I continue to travel as comfortably now as I did back then. If I see a travel bargain, I jump on it. But I don’t sit and plan and hoard and save just to see some far-off destination. I have a mental Bucket list of where I want to go and what I want to do. If it comes along and I can afford it, I go. I’ve been RVing since the 1980’s. There’s something about that open road and NOT paying exorbitant hotel bills that keeps me coming back to RVing.
I have the same (writing) and a few new (photography) hobbies to keep me occupied. My exercise routine today is about the same as when I was in my 30’s and 40’s: basic yoga stretching, hiking, biking, swimming and reading current events (exercising the mind). I love trends and keeping up with the modes of ‘today’. I live in the present, very rarely think about the past and give a slight nudge to tomorrow. I have no guarantee I will be around another day. All I have is today, right now……..the present.

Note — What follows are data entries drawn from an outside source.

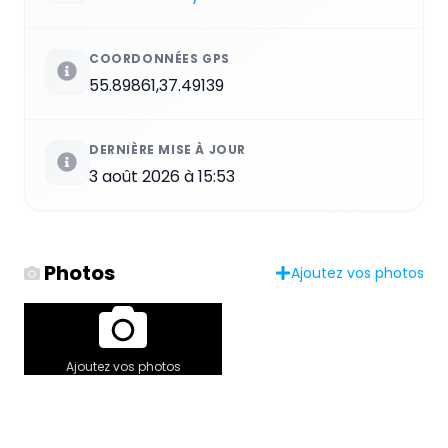
COORDONNÉES GPS
55.89861,37.49139
DERNIÈRE MISE À JOUR
3 août 2026 à 15:53
Photos
Ajoutez vos photos
Ajoutez vos photos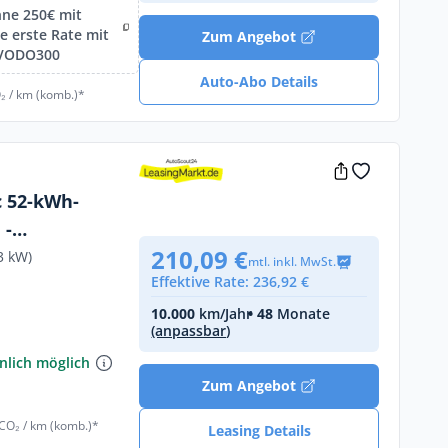
hne 250€ mit
 erste Rate mit
Zum Angebot
IVODO300
Auto-Abo Details
₂ / km (komb.)*
c 52-kWh-
 -
210,09 €
3 kW)
mtl. inkl. MwSt.
Effektive Rate: 236,92 €
10.000
km/Jahr
• 48
Monate
(anpassbar)
€
nlich möglich
Zum Angebot
 CO₂ / km (komb.)*
Leasing Details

Since I had my heart event this past February or March (the doc doesn’t know exactly) I have re-categorized my priorities. Both DH and I have had stress related heart problems this past year. DH’s was brought on (we think) from the stress of selling our Rhode Island beach house last year. We never want to go through that maddening event ever again. That’s why we are hesitant to sell our primary residence right now. Instead, we’re taking our time getting it sales-ready and giving ourselves a five year time line. As long as we have cash savings in the bank and can pay our monthly bills out of our passive monthly income, there’s no hurry for anything.
My stress was brought on with my fighting with my two daughters. I now realize how preposterous all of that was and so not worth it. When I read Ralph Warner’s question about family relationships: “Do You Want To Go 25 years Estranged From Your Children?” I realized I didn’t! I picked up the phone, made whatever peace I had to with my two daughters, set up new boundaries we all can agree on and resolved the whole predicament right there and then. Life is too short to stunt it in preposterous family matters. Resolve your own family disputes today!!
DH and I have carved out a fine retirement lifestyle for ourselves. We winter and summer in two different, comfy locations. Our NY estate in the mountains is peaceful. Our Florida gulf-side condo is beach friendly and action packed. Now, we’ve tacked on a tiny trailer RV for the local traveling in the US of A we still have a desire for. DH finally has a barn (with electricity) he can tinker in and fix up jeeps for later resale. I have my writing and photography to keep my mind occupied and on point. My family life is back on track. DH and I have boosted up a healthier lifestyle (it’s just another thing we have in common).
In other words, DH and I have a very nice retirement and it’s NOT all about the money. Granted yes, money is important but should be put in it’s proper place. Retirement is all about getting a life. And you don’t need a million or so dollars to get it.
Live well and prosper, my friend. Live well and prosper.